**TASKS TO CARRY OUT**
[1] In the tuning post, why does the writer conclude that the preset used for the first two recordings is equal-tempered? Answer in one to three sentences.
[2] In the tuning post, rewrite everything from "Even if there" down to "of the scale.", replacing "conspiracy" with "plot".

**PROVIDED PASSAGE**
Here’s a MIDI file of Scarlatti’s Sonata in A Major, K24/L495/P80, played on a physically-modeled virtual harpsichord tuned to A = 440 Hz:
Here it is again, this time with A = 432 Hz:
Did the first recording make you feel “self-centered, narcissistic, materialistic and aggressive“? Did the second resonate with the Heart Chakra, repair your DNA and restore your spiritual and mental health? If so, I congratulate you on your acute sensitivity. (Be sure to wear protective headgear at all times.)
Or did the second just sound a little flatter than the first?
Even if there is a real basis to the paranoid theories — extremely unlikely; the rise of the 440 standard is so complicated that positing a vast international conspiracy is inadequate to explain it — the precise frequency of the “A” in a scale matters far less than the qualities of the intervals between the notes of the scale.
The preset used for the two recordings above does not specify the temperament, which implies that it is equal-tempered. Other presets offer different tuning systems. Here is the sonata again, this time at A = 415, using an unspecified “well tempered” tuning:
And again, at A = 392, using “Werckmeister III“:
Even ordinary human beings who don’t wear tin-foil hats might be able to hear subtle differences in the character of the music now.

[Saved entries]
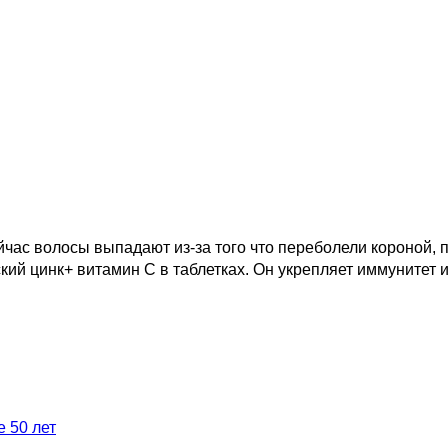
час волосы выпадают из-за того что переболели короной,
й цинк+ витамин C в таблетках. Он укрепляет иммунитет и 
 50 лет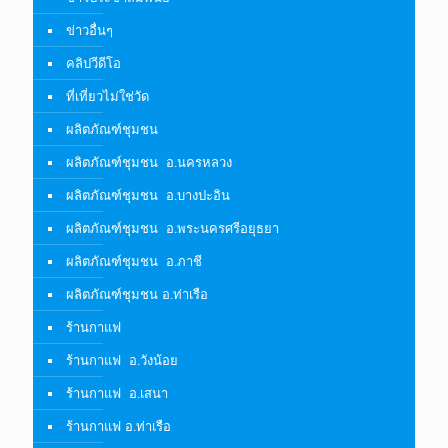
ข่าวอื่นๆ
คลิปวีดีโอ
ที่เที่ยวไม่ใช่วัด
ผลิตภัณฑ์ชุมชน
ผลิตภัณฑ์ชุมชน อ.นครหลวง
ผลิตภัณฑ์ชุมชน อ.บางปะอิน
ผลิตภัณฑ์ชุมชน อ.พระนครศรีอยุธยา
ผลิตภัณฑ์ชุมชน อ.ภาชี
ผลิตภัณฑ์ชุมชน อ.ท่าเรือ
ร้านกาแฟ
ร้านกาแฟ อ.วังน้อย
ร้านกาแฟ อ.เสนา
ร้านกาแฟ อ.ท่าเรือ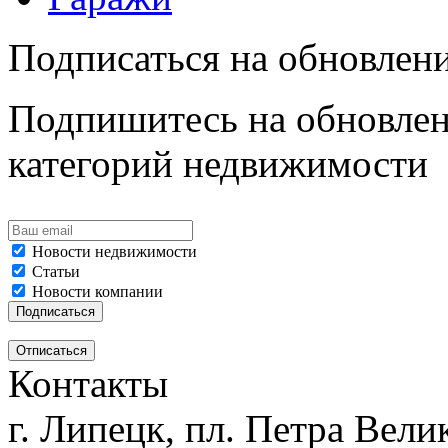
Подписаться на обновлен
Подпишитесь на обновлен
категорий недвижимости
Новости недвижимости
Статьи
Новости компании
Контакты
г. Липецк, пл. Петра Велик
==
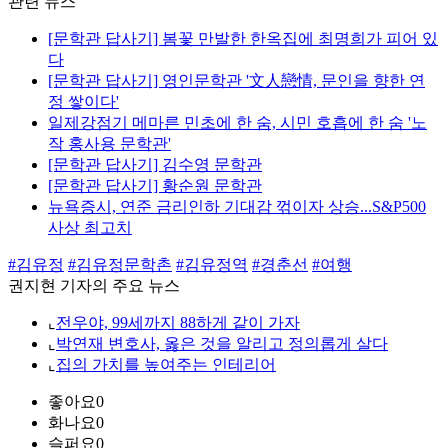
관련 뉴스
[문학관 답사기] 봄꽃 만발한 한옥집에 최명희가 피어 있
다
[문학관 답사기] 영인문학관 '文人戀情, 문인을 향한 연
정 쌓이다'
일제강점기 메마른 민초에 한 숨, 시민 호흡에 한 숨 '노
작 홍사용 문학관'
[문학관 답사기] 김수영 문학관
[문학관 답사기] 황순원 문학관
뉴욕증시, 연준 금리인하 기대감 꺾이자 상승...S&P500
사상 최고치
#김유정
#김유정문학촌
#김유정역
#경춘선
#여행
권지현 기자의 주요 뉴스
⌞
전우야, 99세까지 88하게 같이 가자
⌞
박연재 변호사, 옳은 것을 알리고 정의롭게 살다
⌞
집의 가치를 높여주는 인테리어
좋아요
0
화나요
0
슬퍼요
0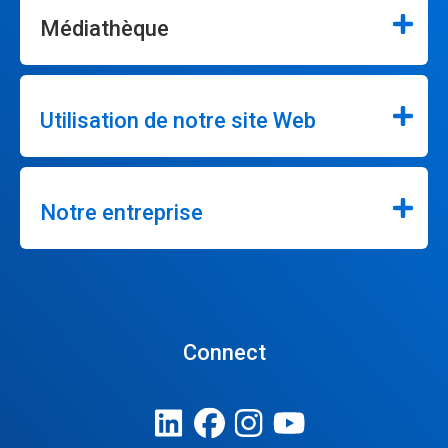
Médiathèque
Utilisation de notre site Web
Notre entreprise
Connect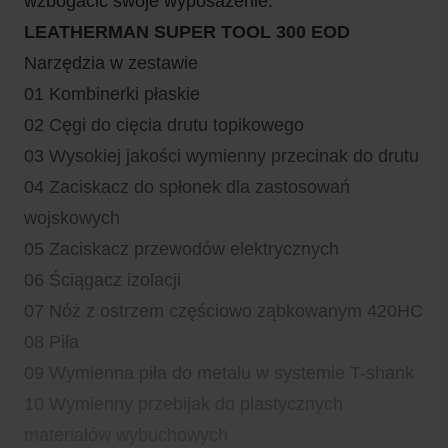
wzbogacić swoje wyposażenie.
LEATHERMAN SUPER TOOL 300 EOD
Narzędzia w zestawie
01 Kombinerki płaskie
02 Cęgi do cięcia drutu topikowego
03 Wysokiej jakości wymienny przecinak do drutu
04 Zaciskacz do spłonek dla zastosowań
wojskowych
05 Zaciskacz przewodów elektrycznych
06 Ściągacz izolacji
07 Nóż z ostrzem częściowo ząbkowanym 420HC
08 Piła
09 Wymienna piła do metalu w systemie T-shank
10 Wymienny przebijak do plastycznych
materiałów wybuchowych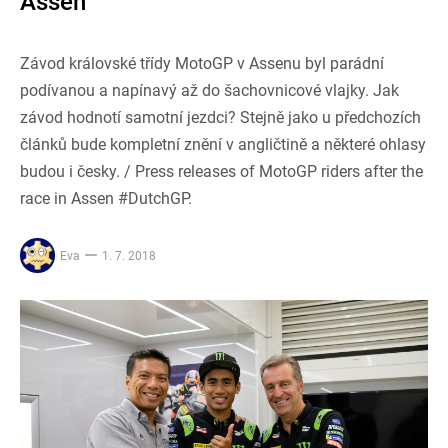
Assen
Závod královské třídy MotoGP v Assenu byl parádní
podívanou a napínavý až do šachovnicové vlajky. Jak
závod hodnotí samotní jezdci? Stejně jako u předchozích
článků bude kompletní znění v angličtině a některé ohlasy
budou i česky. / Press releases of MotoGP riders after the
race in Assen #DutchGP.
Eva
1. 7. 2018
* * *
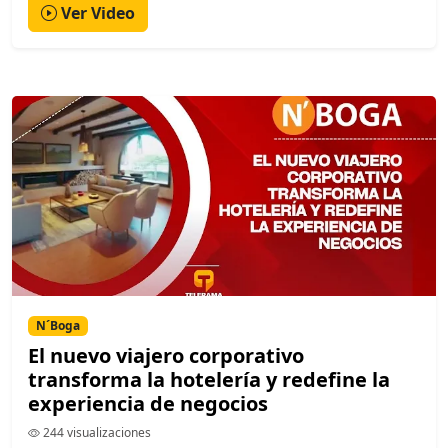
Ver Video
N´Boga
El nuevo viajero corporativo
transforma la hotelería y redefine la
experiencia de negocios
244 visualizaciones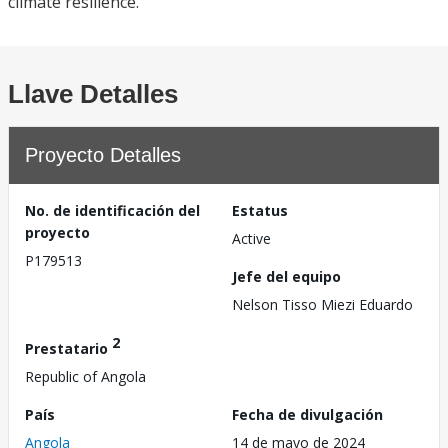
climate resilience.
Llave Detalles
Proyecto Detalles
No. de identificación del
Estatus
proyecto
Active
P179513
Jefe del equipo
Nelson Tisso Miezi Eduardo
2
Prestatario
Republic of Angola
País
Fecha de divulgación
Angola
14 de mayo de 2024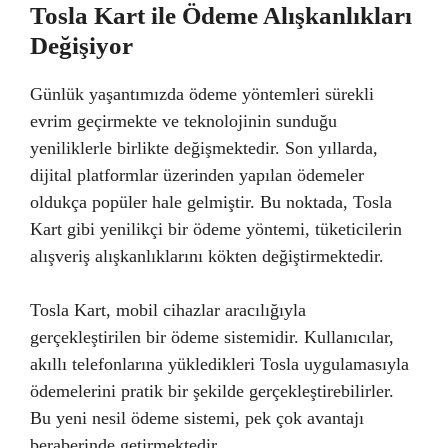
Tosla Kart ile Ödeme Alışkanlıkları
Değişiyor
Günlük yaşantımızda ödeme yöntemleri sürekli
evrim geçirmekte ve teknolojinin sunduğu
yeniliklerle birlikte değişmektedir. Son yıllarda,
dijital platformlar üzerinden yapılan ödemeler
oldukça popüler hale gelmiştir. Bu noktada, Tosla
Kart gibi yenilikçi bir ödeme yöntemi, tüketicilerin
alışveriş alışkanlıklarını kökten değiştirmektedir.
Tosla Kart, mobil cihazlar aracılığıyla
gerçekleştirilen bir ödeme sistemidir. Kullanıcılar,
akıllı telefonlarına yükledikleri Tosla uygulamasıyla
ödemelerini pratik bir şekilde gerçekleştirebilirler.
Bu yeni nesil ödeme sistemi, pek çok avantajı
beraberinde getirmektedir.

**SOLUTIONS BY TASK**
[1] The preset does not specify a temperament. The writer takes that omission to imply that it is equal-tempered.

[2]
Even if there is a real basis to the paranoid theories — extremely unlikely; the rise of the 440 standard is so complicated that positing a vast international plot is inadequate to explain it — the precise frequency of the “A” in a scale matters far less than the qualities of the intervals between the notes of the scale.